▶ **Work instruction**
Beginning at the line that includes "Help in running the flow, priority: P3 -> P1", return each line exactly through the end of the listing, and no line before it.

▶ **Information shown**

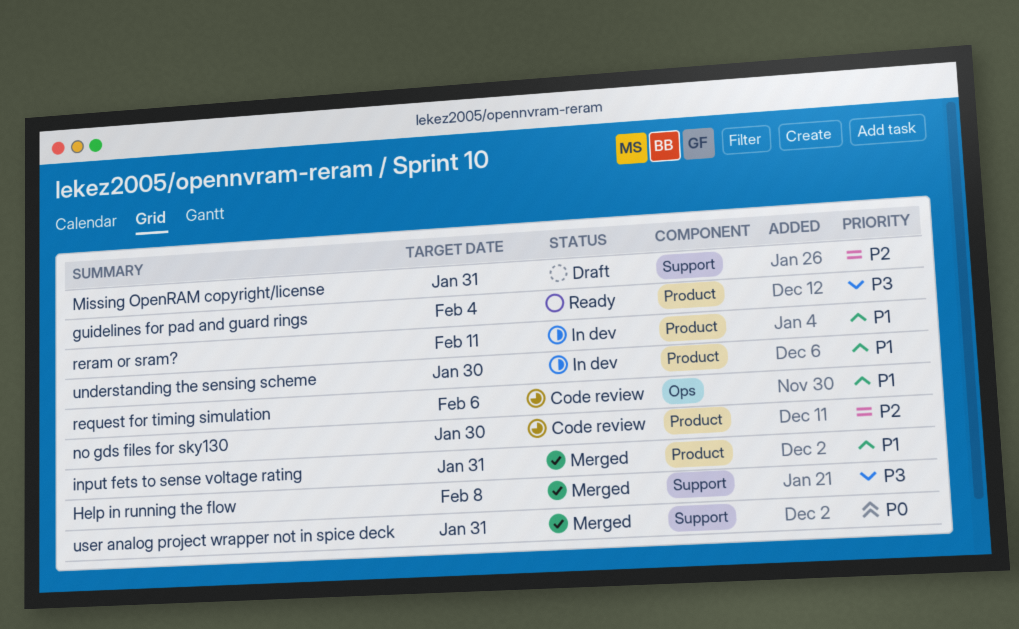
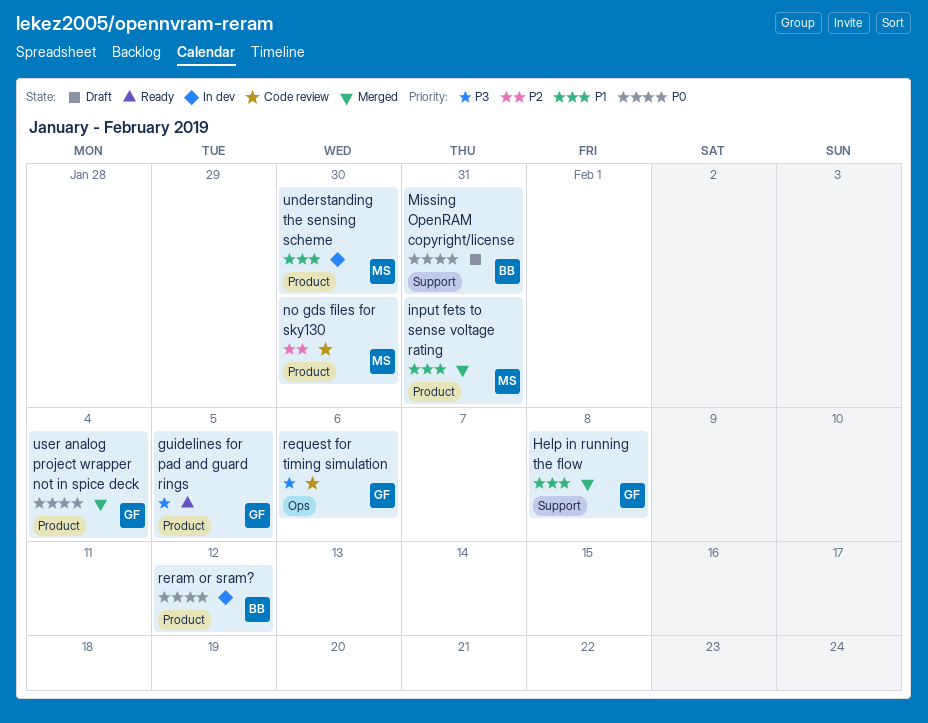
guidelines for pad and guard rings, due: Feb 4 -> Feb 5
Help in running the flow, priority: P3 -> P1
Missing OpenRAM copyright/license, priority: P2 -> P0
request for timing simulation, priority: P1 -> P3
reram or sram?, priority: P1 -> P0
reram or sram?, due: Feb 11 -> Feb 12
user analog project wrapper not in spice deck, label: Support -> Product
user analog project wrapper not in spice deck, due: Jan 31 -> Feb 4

▶ **Output of the exercise**
Help in running the flow, priority: P3 -> P1
Missing OpenRAM copyright/license, priority: P2 -> P0
request for timing simulation, priority: P1 -> P3
reram or sram?, priority: P1 -> P0
reram or sram?, due: Feb 11 -> Feb 12
user analog project wrapper not in spice deck, label: Support -> Product
user analog project wrapper not in spice deck, due: Jan 31 -> Feb 4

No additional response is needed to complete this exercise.